I’ve been watching an important trend for several years, and I see that the Washington Post just published an article on the growing difficulty of retaining top talent.

Here’s the story:

During the recession, employers have been under heavy pressure to do more with less.  They’ve shed employees, delayed training investments, and generally made life more miserable for employees.  For YEARS.

What’s prevented employees’ escape is a fear of not being able to find another job.  It’s a reasonable fear, of course – just look at the unemployment rate.

But things are shifting.  Unemployment is on the decline, and the ability to switch employers is improving.
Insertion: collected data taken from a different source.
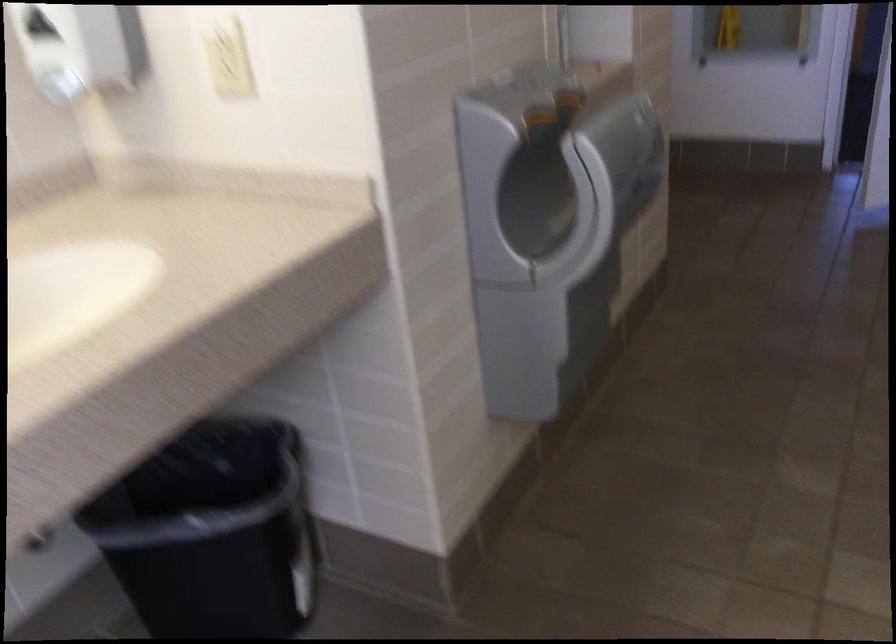
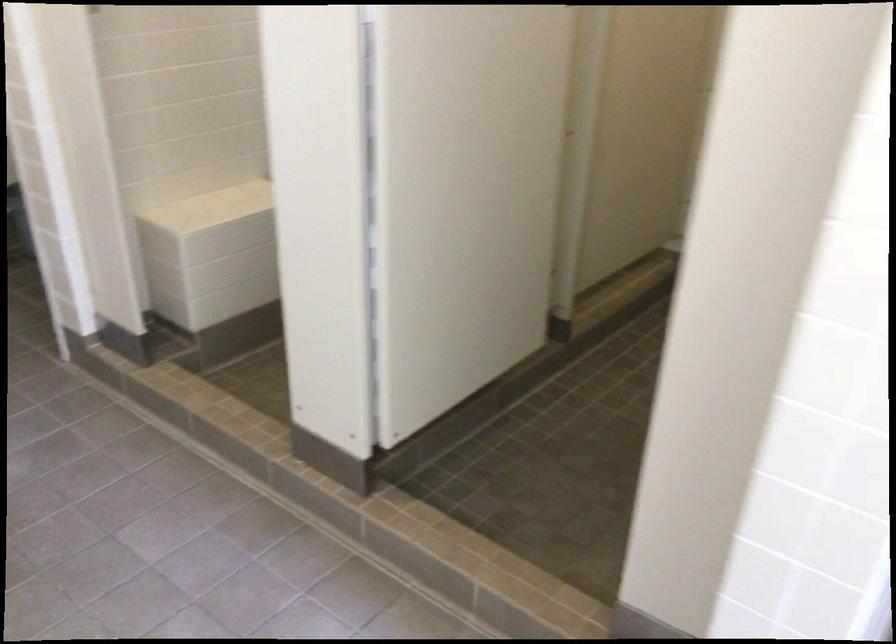
Question: The camera is either moving clockwise (left) or counter-clockwise (right) around the object. The first image is from the beginning of the video and the second image is from the end. Is the camera moving left or right when shooting the video?

Choices:
 (A) Left
 (B) Right

Answer: (A)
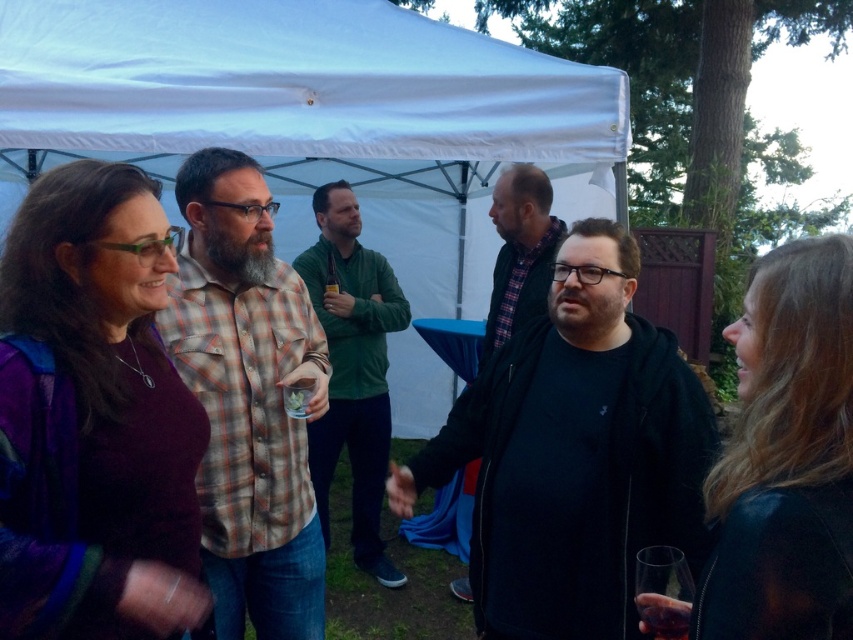
You are at the center of the image and see the black matte jacket at center and the plaid shirt at center. Which one is positioned to the right side from your viewpoint?

The black matte jacket at center is positioned to the right of the plaid shirt at center, so it is on the right side from your viewpoint.

You are organizing a clothing display and need to arrange the green matte shirt at center and the dark gray hoodie at center on a rack. Which item should be placed on the wider rack space to accommodate its size?

The green matte shirt at center should be placed on the wider rack space because its width is larger than the dark gray hoodie at center.

You are at a social gathering under a white canopy tent and see two people in the center area wearing a green matte shirt and a dark gray hoodie. From the perspective of someone standing at the front of the tent, which direction should you look to find the green matte shirt at center first before seeing the dark gray hoodie at center?

The green matte shirt at center is to the left of the dark gray hoodie at center. So, from the front of the tent, you should look to the left first to see the green matte shirt at center before the dark gray hoodie at center.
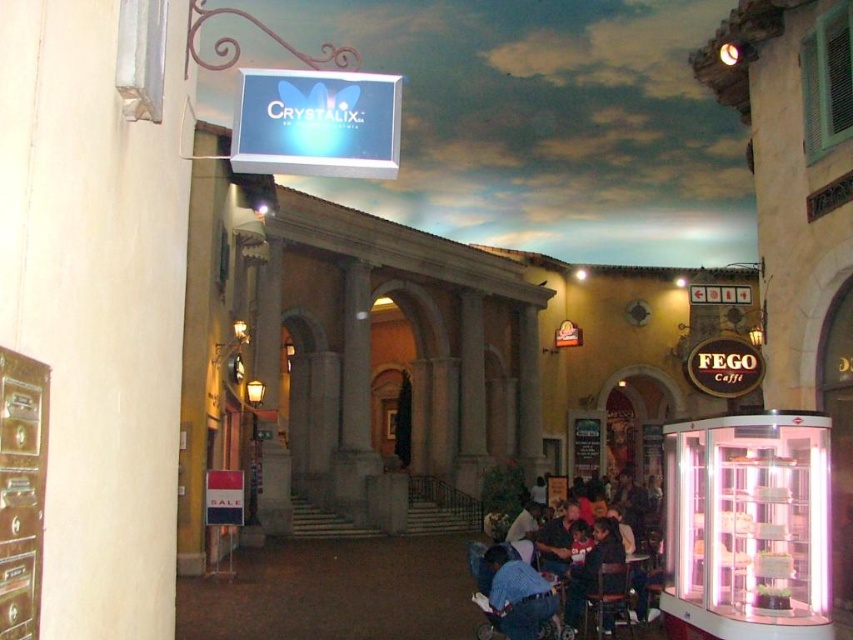
Question: Based on their relative distances, which object is farther from the blue denim shirt at center?

Choices:
 (A) dark blue shirt at lower right
 (B) blue denim shirt at lower center

Answer: (B)

Question: Which point is closer to the camera?

Choices:
 (A) (521, 625)
 (B) (573, 625)
 (C) (477, 564)

Answer: (A)

Question: Can you confirm if blue denim shirt at center is smaller than blue denim shirt at lower center?

Choices:
 (A) yes
 (B) no

Answer: (B)

Question: Which object is positioned closest to the dark blue shirt at lower right?

Choices:
 (A) blue denim shirt at lower center
 (B) blue denim shirt at center

Answer: (A)

Question: Considering the relative positions of blue denim shirt at center and blue denim shirt at lower center in the image provided, where is blue denim shirt at center located with respect to blue denim shirt at lower center?

Choices:
 (A) left
 (B) right

Answer: (B)

Question: Does blue denim shirt at center have a larger size compared to dark blue shirt at lower right?

Choices:
 (A) no
 (B) yes

Answer: (B)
So here’s what happens, and I’ve seen increasing examples:  A top employee is “poached” by the competition.  The other employees see this, and conclude two things:

  1. Y’know, if he can get a better job, maybe I can too!
  2. Life is going to be miserable here, because all they’ll do is to take his work and dump it on the rest of us.  I don’t know if I can handle the increased load.

Now you have a number of employees who are actively looking at the alternatives out there.  Guess what?  They just might find an improved labor market, where salaries are ticking up and other employers are treating people a little better.

Oh, by the way, the people who will find jobs the easiest are your top employees.  They have the deepest skills, contribute the most, and are the most valuable to other companies.

When this starts happening to you, what can you do?  Well, you can try bribing people to stay when they threaten to leave, but that’s way too late.  By the time someone talks with their boss about leaving, they’ve already made a mental switch that they’re out the door.  It’s almost impossible to change their mind at that point, and it also shows your other employees that you’re open to be manipulated by threats.  They’ll feel cheated.

You could go and give everybody a raise right now.  That would make a big impression – at least for a little while – but can you afford it?  And will it really change peoples’ minds in a few months?

You can resign yourself to the fact that this is going to happen, and start the process of hiring new employees to replace the turnover.  But remember that you’ll probably be giving new people a significant bump in pay, and they may not be effective for quite awhile.

No, the answer is to work on the deep and important stuff:

  • Personal relationships with each and every employee
  • Understanding what motivates each individual
  • Creating the company culture which helps people love where they work

Yes, I know, this takes a lot of time and energy.  And you may have to build up a lot of momentum before your employees start noticing a difference.

So I guess that means you need to get started NOW, before you start losing all your top people.